Daily Archives: June 8, 2004

Wizard People, Dear Reader

Oh, cool!

…in a makeshift screening room in a Brooklyn warehouse, more than 75 filmgoers paid $7 each to watch the first film in the series, “Harry Potter and the Sorcerer’s Stone.” Sort of.
On the screen “The Sorcerer’s Stone” played as it was released by Warner Brothers. But the original soundtrack, dialogue and all, was turned down and replaced by an alternate version created by a 27-year-old comic book artist from Austin, Tex., named Brad Neely.

There is some chance that this type of creative endeavor will run smack up against some kind of copyright defense mounted by the MPAA folks. Blocking creativity based on existing works is clearly the goal of the folks who want forever copyrights. And as Paul Goyette says:

It would indeed be a shame. Creating and making as much as watching and listening? This could be the perfect remedy for our passive, bloated, consumption-driven culture.

I think this possibility frightens the content folks. Why if folks sitting at home are watching content created by other folks hanging out at home and serving it from home or their friendly hosting company what happens to the revenue streams of the cable companies, the moviemakers, the recording industry, etc. Massive disintermediation becomes a real possibility.
Which, I think, would be a great thing for everyone except the legacy industries. Creative destruction at its best!
Read the New York Times article.
Oh yea, on my cable connection the download of Wizard People, Dear Reader is currently taking less then 30 minutes!

It’s Already There!

I suspect that SK Bubba doesn’t really mean this post title: To Much Technology. Here’s the post:

I was just wondering where the heck a package was that was supposed to be delivered today. I called the company and got a tracking number and looked it up on the Internet. The carrier said it had been delivered to my door. I looked on the porch and sure enough, there it was. How pathetic is that?
I had a similar experience this morning. Vendor sends email that says the package they sent yesterday has been delivered. A couple minutes later the shipping clerk is carrying the package through my door.
What a wonderful example of a productivity improvement brought on by enough technology.
Not that many years ago when I purchased (business or personal) or shipped something (business) there was no such thing as a tracking number.
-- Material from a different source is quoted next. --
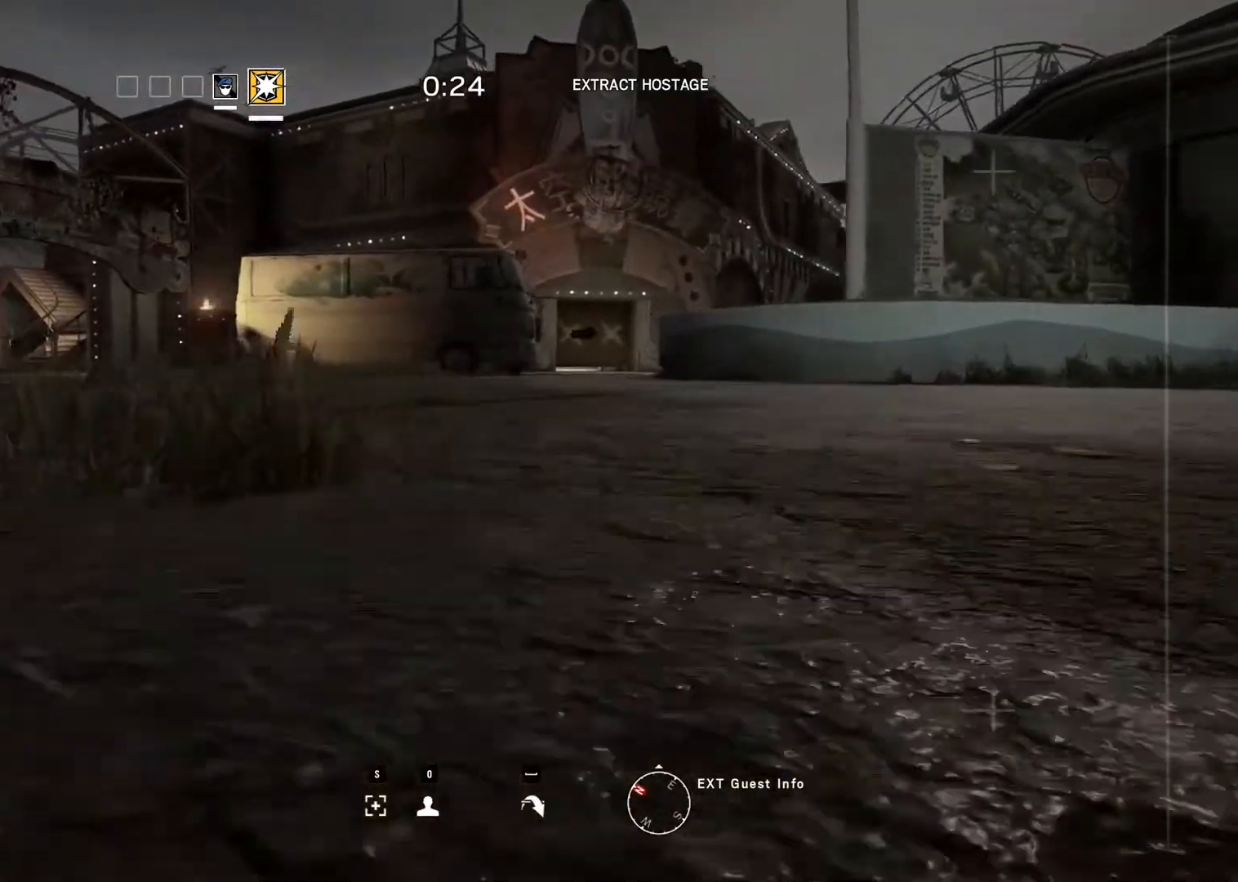
{"keys": ["ctrl_r"], "mouse": [], "events": []}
Some of you will remember the numerous phone calls that would go back and forth between folks that went something like:
Buyer: My #$%$ package isn’t here yet!
Seller: But we shipped it yesterday….
Repeated many times.
Today tracking numbers are common. Business use is nearly universal and most online retailers include a tracking number in an email as part of their service process. And today’s conversation is most often with a computer database that tells one exactly where the package is…right now. It’s easier, less confrontational and I even have a sense that deliveries are on time more often as well.
There is a lot of people time that had been involved with tracking packages that has now been outsourced to technology and not to India or China.
Seems a good thing to me. And likely to get even better as the related technology becomes more pervasive.